Smith, who had been the longtime editor of the prestigious Texas Monthly, is certainly one reason for the good news. But the Tribune also hasn’t been afraid to experiment. Events like last year’s “Festival of Ideas,” a two-day confab netting more than $400,000, have drawn corporate sponsorships, while public databases of everything from government salaries to campaign donations have generated as much as two-thirds of the site’s traffic.
“The data stuff has been a total surprise,” said Smith. “We all look so goddamn smart now, but the fact is, I don’t think we had any idea at the beginning.”
In the meantime, the site’s reporting has become more relevant nationally, helped by events like Texas Governor Rick Perry’s presidential campaign. On Aug. 15, the Monday after Perry announced his run, the Tribune website (www.texastribune.org) saw its highest number of uniques (143,689) for a single day.

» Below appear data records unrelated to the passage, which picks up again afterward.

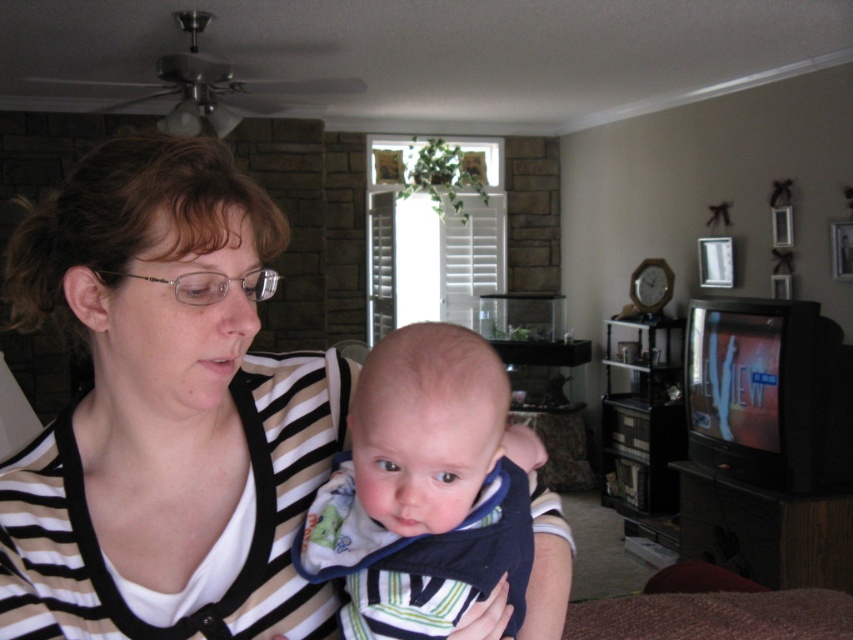
Who is positioned more to the right, striped fabric shirt at center or striped fabric baby at center?

Positioned to the right is striped fabric baby at center.

Can you confirm if striped fabric shirt at center is thinner than striped fabric baby at center?

In fact, striped fabric shirt at center might be wider than striped fabric baby at center.

Who is more forward, (223,296) or (526,497)?

Positioned in front is point (223,296).

Image resolution: width=853 pixels, height=640 pixels. Identify the location of striped fabric shirt at center. (165, 412).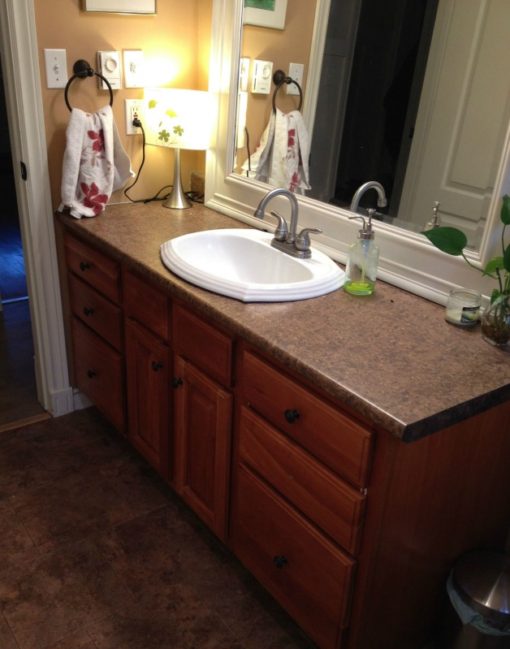
The image size is (510, 649). In order to click on faucet in this screenshot , I will do `click(272, 191)`.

Since then, the site has been a go-to source for Perry coverage, which also factored into its relationship with the Times. It began in 2009, when the Times’ associate managing editor Jim Schachter was tasked with hiring a regional news content partner for the paper’s Texas edition. They’ve even collaborated on some stories that appeared on A1 of the Times. “The Texas Tribune, even in its early days, was far and away the most formidable ‘other’ news organization there,” said Schachter.
The national spotlight notwithstanding, Smith said the Tribune plans to stick to its vertical niche: “I think the reason our traffic has grown is because . . . we’re so mission-centric.”
The Tribune projects taking in about $4.5 million in revenue and hitting profitability this year. Moving forward, Smith hopes to secure $1 million per year each in philanthropy, membership, events and corporate funds, and $500,000 to $1 million annually in restricted foundation grants.
“It’s a sustainable model,” Smith said. “But can we sustain it? That remains to be seen.”